Justiça Mesmo após julgamentos, STF seguirá lidando com desdobramentos da trama golpista em 2026

Dosimetria das penas, possível veto presidencial e processos pendentes devem manter o tema na pauta da Corte ao longo do ano

por: NOVO Notícias

Publicado 1 de janeiro de 2026 às 16:30

Mesmo após concluir os principais julgamentos relacionados à trama golpista investigada após os atos de 8 de janeiro de 2023, o Supremo Tribunal Federal (STF) deverá enfrentar ao longo de 2026 uma série de desdobramentos jurídicos ligados aos casos.

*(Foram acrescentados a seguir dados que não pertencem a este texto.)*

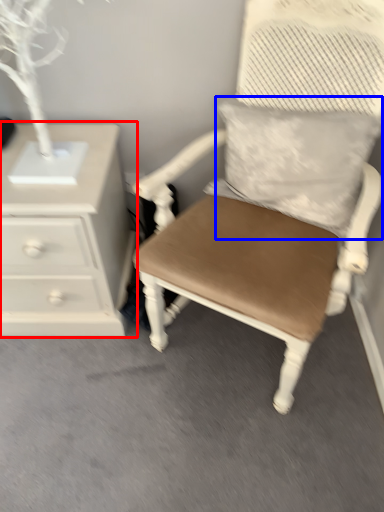
Question: Which point is further to the camera, chest of drawers (highlighted by a red box) or pillow (highlighted by a blue box)?

Choices:
 (A) chest of drawers
 (B) pillow

Answer: (A)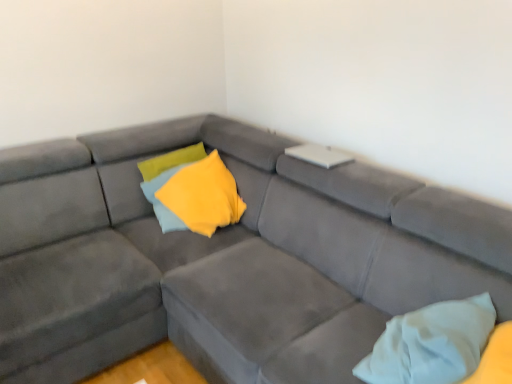
Question: From the image's perspective, is suede gray couch at center located beneath yellow soft fabric pillow at center, positioned as the second pillow in bottom-to-top order?

Choices:
 (A) no
 (B) yes

Answer: (B)

Question: Can you confirm if suede gray couch at center is wider than yellow soft fabric pillow at center, which appears as the second pillow when viewed from the right?

Choices:
 (A) no
 (B) yes

Answer: (B)

Question: From a real-world perspective, is suede gray couch at center beneath yellow soft fabric pillow at center, positioned as the second pillow in bottom-to-top order?

Choices:
 (A) no
 (B) yes

Answer: (B)

Question: Is suede gray couch at center to the right of yellow soft fabric pillow at center, the first pillow from the back, from the viewer's perspective?

Choices:
 (A) yes
 (B) no

Answer: (A)

Question: Does suede gray couch at center turn towards yellow soft fabric pillow at center, which is the 2th pillow in front-to-back order?

Choices:
 (A) yes
 (B) no

Answer: (A)

Question: Can you confirm if suede gray couch at center is positioned to the left of yellow soft fabric pillow at center, positioned as the second pillow in bottom-to-top order?

Choices:
 (A) yes
 (B) no

Answer: (B)

Question: Is white soft pillow at lower right, the 2th pillow viewed from the back, looking in the opposite direction of suede gray couch at center?

Choices:
 (A) no
 (B) yes

Answer: (B)

Question: Can you confirm if white soft pillow at lower right, the first pillow from the bottom, is smaller than suede gray couch at center?

Choices:
 (A) no
 (B) yes

Answer: (B)

Question: Is white soft pillow at lower right, the 2th pillow viewed from the back, shorter than suede gray couch at center?

Choices:
 (A) no
 (B) yes

Answer: (B)

Question: Is white soft pillow at lower right, acting as the second pillow starting from the top, positioned beyond the bounds of suede gray couch at center?

Choices:
 (A) no
 (B) yes

Answer: (A)

Question: Is white soft pillow at lower right, acting as the second pillow starting from the top, at the right side of suede gray couch at center?

Choices:
 (A) yes
 (B) no

Answer: (A)

Question: Is white soft pillow at lower right, placed as the second pillow when sorted from left to right, positioned before suede gray couch at center?

Choices:
 (A) yes
 (B) no

Answer: (B)

Question: Are yellow soft fabric pillow at center, the first pillow from the back, and white soft pillow at lower right, acting as the second pillow starting from the top, located far from each other?

Choices:
 (A) yes
 (B) no

Answer: (A)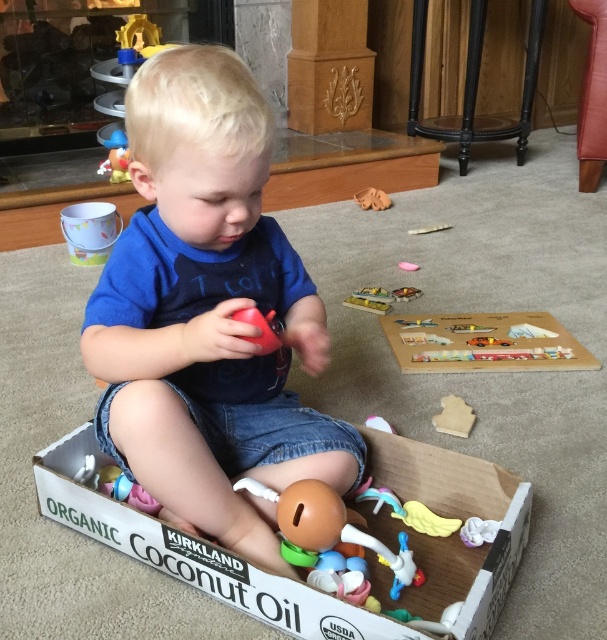
Question: Which of these objects is positioned closest to the wooden puzzle board at center?

Choices:
 (A) blue matte shirt at center
 (B) yellow rubber duck at center
 (C) white fabric toy at lower right
 (D) brown fabric toy at center

Answer: (B)

Question: Which point is farther to the camera?

Choices:
 (A) wooden puzzle board at center
 (B) white fabric toy at lower right
 (C) yellow rubber duck at center
 (D) rubberized plastic ball at center

Answer: (A)

Question: Which point is closer to the camera taking this photo?

Choices:
 (A) (429, 534)
 (B) (164, 403)
 (C) (367, 188)

Answer: (B)

Question: Does yellow rubber duck at center have a smaller size compared to rubberized plastic ball at center?

Choices:
 (A) no
 (B) yes

Answer: (B)

Question: Does white fabric toy at lower right have a smaller size compared to brown fabric toy at center?

Choices:
 (A) no
 (B) yes

Answer: (B)

Question: Considering the relative positions of rubberized plastic toy at lower center and yellow rubber duck at center in the image provided, where is rubberized plastic toy at lower center located with respect to yellow rubber duck at center?

Choices:
 (A) below
 (B) above

Answer: (B)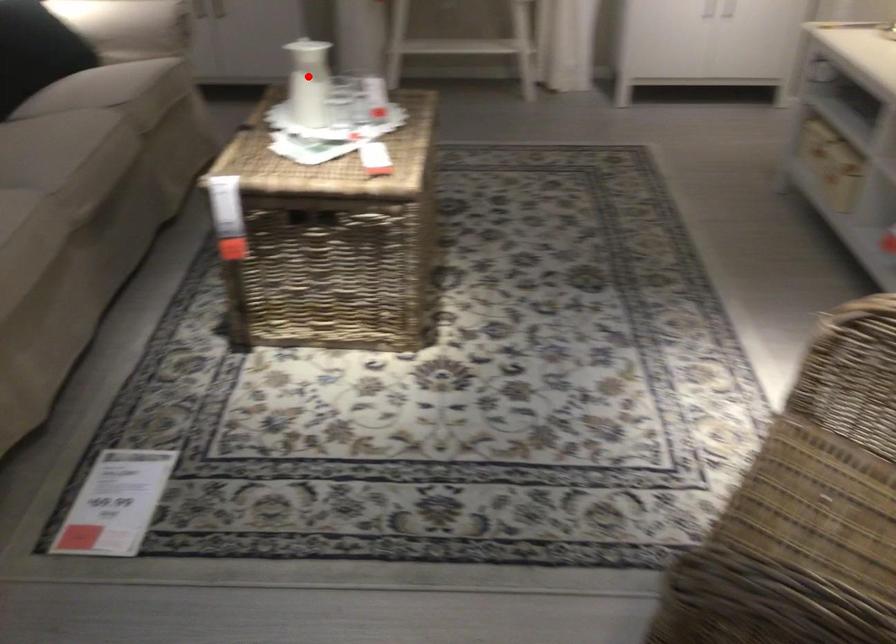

A avaliação foi feita pela analista de política Luísa Martins, durante o programa CNN Novo Dia.

Segundo a apuração, a Corte conseguiu encerrar os julgamentos centrais ainda em 2025, antes do início do ano eleitoral. No entanto, decisões complementares, revisões de penas e processos pendentes devem manter o tema em evidência durante boa parte do próximo ano.

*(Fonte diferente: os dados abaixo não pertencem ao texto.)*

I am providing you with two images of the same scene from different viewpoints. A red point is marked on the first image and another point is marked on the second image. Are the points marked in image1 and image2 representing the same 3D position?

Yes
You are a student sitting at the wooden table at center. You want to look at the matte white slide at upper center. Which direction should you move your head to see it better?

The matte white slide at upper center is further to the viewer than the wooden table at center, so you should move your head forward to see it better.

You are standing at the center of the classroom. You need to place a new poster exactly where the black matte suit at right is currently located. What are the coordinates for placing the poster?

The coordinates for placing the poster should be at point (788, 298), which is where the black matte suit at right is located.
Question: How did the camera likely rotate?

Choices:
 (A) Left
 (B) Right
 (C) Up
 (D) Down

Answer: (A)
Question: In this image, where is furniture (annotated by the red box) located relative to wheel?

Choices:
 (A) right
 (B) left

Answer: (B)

Um dos principais pontos que devem dominar a pauta do STF é o chamado Projeto de Lei da Dosimetria, aprovado pelo Congresso Nacional. A proposta prevê redução das penas aplicadas aos condenados pelos atos antidemocráticos, com impacto também sobre réus ligados aos diferentes núcleos da tentativa de ruptura institucional.

De acordo com a analista, o presidente Lula (PT) já indicou que deve vetar o projeto. Ainda assim, existe a possibilidade de o veto ser analisado e até derrubado pelo Congresso após o recesso parlamentar.

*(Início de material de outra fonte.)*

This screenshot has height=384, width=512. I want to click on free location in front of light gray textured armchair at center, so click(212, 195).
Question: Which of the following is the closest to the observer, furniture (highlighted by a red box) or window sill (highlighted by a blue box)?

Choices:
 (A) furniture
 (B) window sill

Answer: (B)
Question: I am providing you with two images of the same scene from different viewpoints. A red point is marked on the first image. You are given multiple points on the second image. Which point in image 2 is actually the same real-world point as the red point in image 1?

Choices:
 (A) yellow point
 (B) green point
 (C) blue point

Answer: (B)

Caso a proposta entre em vigor, o STF deverá analisar pedidos das defesas para aplicação das novas regras. Pela legislação brasileira, leis penais mais benéficas aos réus têm efeito retroativo, o que pode resultar em redução de penas e progressão de regime mais rápida.

Processos ainda sem conclusão

Outro ponto pendente citado por Luísa Martins é o caso do blogueiro Paulo Figueiredo, que reside nos Estados Unidos e ainda não foi julgado. Embora já tenha sido denunciado pela Procuradoria-Geral da República (PGR), o processo depende de cooperação jurídica internacional para a notificação formal do investigado.

Enquanto essa etapa não é concluída, a ação penal não pode avançar no STF.

Fugas e efeitos jurídicos contínuos

As consequências das fugas de investigados também devem gerar novos capítulos judiciais em 2026. Entre os casos mencionados está o do ex-deputado federal Alexandre Ramagem (PL-RJ), que permanece nos Estados Unidos.

Já o ex-diretor-geral da Polícia Rodoviária Federal (PRF), Silvinei Vasques, foi citado como exemplo oposto. Ele foi detido após tentativa de fuga e atualmente está em prisão preventiva, com o processo em andamento.

Mesmo com a fase principal dos julgamentos concluída, o STF deverá seguir analisando recursos, pedidos de revisão e situações específicas ligadas aos condenados, mantendo o chamado “rescaldo” da trama golpista como um dos temas jurídicos relevantes de 2026.